>>>

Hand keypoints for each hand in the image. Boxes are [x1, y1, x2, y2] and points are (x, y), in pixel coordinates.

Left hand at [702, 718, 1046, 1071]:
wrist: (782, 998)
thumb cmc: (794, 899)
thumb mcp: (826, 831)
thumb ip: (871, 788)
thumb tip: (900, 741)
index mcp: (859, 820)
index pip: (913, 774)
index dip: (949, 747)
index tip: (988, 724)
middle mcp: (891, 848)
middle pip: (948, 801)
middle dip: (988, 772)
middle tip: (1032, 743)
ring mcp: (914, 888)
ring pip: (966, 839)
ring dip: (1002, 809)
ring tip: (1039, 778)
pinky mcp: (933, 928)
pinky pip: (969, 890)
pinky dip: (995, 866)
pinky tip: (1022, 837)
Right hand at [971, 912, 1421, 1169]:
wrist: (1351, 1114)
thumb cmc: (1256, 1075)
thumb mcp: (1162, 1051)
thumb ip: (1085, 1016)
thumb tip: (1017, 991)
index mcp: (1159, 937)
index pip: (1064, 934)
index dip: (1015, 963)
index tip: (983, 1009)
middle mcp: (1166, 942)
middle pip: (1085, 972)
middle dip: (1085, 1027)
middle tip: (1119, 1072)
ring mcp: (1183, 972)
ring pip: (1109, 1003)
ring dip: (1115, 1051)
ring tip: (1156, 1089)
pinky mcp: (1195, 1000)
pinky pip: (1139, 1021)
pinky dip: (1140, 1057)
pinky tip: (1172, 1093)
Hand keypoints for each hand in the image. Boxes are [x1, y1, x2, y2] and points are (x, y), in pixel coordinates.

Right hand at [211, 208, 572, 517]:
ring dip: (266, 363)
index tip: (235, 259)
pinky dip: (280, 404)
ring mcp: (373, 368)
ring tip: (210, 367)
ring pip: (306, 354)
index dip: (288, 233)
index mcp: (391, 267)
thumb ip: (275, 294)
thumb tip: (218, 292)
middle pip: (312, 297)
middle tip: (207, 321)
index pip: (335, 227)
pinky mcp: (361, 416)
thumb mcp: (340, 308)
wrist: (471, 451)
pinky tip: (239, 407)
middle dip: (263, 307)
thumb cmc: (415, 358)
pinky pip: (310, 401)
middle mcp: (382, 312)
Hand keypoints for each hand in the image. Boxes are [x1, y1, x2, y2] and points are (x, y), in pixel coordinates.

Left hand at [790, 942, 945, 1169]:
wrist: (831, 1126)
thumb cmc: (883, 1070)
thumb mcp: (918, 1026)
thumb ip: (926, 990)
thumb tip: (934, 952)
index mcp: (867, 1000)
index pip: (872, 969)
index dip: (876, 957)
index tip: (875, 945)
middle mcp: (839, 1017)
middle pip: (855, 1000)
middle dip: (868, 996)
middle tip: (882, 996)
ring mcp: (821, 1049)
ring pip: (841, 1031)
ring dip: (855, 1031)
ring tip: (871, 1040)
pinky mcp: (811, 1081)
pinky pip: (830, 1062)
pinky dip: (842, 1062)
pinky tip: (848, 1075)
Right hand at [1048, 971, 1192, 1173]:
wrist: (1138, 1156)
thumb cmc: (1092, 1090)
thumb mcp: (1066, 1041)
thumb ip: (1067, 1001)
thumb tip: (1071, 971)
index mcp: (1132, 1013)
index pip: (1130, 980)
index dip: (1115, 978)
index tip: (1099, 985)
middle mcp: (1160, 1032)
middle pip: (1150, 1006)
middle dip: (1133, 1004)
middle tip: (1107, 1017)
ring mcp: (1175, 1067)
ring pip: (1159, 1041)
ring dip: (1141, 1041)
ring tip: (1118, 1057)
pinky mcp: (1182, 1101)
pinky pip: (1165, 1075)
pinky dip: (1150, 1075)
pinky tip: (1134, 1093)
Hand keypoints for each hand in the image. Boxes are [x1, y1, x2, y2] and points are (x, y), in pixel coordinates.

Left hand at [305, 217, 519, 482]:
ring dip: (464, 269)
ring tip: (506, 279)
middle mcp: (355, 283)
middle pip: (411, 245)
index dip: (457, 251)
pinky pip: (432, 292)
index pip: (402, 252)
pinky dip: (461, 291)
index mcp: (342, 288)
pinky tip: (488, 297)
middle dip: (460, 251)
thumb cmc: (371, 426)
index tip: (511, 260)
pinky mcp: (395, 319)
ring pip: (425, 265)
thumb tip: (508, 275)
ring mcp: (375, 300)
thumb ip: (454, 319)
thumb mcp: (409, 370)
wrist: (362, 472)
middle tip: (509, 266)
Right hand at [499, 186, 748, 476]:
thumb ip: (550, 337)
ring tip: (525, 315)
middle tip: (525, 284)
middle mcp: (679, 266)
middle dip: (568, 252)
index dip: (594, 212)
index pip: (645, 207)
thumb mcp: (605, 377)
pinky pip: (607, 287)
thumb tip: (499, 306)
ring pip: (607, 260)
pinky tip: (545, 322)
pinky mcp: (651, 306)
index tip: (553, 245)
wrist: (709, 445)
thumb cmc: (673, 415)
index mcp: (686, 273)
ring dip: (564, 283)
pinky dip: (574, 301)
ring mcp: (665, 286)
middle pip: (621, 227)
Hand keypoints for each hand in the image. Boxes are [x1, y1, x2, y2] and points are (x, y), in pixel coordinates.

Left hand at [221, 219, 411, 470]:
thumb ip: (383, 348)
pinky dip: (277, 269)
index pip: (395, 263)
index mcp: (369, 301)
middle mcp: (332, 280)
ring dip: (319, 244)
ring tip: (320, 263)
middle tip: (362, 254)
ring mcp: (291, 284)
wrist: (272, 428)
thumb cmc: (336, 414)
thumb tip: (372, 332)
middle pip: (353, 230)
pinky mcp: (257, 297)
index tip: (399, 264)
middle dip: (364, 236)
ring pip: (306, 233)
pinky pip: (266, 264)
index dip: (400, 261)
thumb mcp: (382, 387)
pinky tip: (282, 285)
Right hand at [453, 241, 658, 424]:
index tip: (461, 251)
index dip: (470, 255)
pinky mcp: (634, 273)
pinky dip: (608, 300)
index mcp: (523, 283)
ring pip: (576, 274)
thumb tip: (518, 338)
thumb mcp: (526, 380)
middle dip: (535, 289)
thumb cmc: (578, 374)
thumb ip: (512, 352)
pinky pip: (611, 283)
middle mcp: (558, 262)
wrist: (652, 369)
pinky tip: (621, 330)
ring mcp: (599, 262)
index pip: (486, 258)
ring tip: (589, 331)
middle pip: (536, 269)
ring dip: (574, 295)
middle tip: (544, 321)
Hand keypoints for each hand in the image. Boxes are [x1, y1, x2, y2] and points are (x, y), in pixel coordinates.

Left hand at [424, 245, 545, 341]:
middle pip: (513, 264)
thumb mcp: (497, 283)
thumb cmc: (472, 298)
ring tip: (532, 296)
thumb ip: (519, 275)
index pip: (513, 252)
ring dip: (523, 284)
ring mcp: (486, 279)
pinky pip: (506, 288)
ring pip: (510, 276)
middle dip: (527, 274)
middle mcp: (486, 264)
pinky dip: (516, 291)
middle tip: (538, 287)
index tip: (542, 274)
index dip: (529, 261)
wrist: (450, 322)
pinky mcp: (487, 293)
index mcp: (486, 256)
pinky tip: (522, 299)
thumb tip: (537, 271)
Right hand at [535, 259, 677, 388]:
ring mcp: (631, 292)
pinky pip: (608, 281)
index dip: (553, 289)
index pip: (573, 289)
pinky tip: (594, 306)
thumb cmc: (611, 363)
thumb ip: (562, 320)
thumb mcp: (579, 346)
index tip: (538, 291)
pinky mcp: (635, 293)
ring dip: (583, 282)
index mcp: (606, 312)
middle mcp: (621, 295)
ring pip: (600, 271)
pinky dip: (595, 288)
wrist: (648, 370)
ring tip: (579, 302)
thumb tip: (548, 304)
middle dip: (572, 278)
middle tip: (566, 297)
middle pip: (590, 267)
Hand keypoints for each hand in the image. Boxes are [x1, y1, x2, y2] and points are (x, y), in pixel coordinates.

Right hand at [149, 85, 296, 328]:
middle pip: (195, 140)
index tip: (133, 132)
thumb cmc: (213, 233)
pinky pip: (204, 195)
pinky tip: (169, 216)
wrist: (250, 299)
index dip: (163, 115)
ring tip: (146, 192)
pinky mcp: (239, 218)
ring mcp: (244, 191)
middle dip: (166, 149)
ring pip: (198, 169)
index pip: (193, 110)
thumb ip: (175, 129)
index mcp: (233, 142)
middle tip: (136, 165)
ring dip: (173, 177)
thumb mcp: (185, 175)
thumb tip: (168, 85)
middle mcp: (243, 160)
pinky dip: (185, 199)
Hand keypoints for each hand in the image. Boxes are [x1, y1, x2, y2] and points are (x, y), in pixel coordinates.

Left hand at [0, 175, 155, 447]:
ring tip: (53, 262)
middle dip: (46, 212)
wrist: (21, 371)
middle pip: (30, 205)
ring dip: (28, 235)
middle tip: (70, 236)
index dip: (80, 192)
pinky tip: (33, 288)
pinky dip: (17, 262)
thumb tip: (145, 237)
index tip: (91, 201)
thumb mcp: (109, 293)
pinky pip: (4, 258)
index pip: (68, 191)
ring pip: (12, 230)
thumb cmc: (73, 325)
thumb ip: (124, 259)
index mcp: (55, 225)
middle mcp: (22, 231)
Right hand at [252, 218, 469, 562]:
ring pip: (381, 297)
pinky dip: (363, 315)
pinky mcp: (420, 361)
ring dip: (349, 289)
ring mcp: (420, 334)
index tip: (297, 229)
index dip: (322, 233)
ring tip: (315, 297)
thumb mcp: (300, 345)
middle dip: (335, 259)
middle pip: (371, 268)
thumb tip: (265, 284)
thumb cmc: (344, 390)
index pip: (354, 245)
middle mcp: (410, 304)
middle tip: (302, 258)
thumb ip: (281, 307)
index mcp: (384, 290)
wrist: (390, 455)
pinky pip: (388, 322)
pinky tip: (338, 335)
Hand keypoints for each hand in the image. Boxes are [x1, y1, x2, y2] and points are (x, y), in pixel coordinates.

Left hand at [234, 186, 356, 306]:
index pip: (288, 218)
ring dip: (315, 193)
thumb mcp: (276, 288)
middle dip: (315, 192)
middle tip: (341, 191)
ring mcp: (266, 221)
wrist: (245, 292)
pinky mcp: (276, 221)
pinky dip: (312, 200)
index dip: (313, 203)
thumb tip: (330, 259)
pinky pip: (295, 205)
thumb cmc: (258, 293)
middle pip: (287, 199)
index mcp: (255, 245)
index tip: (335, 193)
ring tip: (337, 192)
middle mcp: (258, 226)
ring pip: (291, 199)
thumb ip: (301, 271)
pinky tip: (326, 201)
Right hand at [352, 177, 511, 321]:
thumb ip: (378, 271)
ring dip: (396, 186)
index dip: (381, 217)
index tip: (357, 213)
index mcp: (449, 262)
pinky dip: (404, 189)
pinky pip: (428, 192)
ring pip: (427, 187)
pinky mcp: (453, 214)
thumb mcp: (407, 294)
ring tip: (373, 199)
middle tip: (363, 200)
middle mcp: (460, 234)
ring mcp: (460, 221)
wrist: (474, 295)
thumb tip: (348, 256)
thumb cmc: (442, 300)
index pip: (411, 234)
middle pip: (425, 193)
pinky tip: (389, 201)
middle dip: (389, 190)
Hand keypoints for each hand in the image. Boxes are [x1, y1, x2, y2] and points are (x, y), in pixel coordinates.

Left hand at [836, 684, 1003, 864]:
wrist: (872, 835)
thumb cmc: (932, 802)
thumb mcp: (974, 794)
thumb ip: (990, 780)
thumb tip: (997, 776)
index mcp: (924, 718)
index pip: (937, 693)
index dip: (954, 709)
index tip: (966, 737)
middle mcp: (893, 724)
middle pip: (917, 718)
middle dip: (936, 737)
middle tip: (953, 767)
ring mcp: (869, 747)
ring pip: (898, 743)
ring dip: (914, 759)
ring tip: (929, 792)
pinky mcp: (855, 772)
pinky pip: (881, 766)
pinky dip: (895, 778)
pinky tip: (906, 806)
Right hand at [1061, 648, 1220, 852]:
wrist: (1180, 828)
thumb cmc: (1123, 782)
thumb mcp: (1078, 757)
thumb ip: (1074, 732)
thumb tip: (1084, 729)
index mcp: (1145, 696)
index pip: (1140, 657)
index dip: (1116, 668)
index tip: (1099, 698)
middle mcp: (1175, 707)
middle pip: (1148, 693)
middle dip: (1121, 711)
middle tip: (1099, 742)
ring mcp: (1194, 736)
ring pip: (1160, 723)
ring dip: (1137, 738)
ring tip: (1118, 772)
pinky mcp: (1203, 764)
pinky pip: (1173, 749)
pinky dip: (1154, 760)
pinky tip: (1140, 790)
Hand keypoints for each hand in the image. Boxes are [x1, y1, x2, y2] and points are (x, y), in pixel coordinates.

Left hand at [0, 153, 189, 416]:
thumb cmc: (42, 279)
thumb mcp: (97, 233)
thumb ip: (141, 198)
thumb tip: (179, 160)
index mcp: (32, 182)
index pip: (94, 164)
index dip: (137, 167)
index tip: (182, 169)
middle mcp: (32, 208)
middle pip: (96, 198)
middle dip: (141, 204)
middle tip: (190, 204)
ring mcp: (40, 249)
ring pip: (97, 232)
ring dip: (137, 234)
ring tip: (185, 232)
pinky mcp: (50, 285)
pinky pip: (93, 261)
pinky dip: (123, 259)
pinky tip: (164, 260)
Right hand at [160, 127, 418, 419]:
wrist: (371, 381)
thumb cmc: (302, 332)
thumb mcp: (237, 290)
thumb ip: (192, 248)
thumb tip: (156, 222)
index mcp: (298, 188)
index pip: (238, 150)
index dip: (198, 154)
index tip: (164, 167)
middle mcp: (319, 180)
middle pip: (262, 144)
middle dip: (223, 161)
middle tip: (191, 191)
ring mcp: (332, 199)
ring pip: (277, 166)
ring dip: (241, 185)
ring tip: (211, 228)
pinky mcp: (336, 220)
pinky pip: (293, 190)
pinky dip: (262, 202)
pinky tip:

<<<

▶ **What this task involves**
Restate the listing word for word, but only from its first line through the line with "thumb cmc: (1256, 1075)", keeping both end lines.

▶ **Solved problem**
Hand keypoints for each hand in the image. Boxes are [x1, y1, x2, y2] and points are (x, y), in pixel coordinates.

Left hand at [702, 718, 1046, 1071]:
wrist: (782, 998)
thumb cmc: (794, 899)
thumb mcp: (826, 831)
thumb ip: (871, 788)
thumb tip: (900, 741)
index mcp: (859, 820)
index pip: (913, 774)
index dip: (949, 747)
index tip: (988, 724)
middle mcp: (891, 848)
middle pip: (948, 801)
middle dip: (988, 772)
middle tip: (1032, 743)
ring mcp: (914, 888)
ring pip: (966, 839)
ring dip: (1002, 809)
ring tip: (1039, 778)
pinky mcp: (933, 928)
pinky pip: (969, 890)
pinky dip: (995, 866)
pinky tip: (1022, 837)
Right hand at [971, 912, 1421, 1169]:
wrist: (1351, 1114)
thumb cmc: (1256, 1075)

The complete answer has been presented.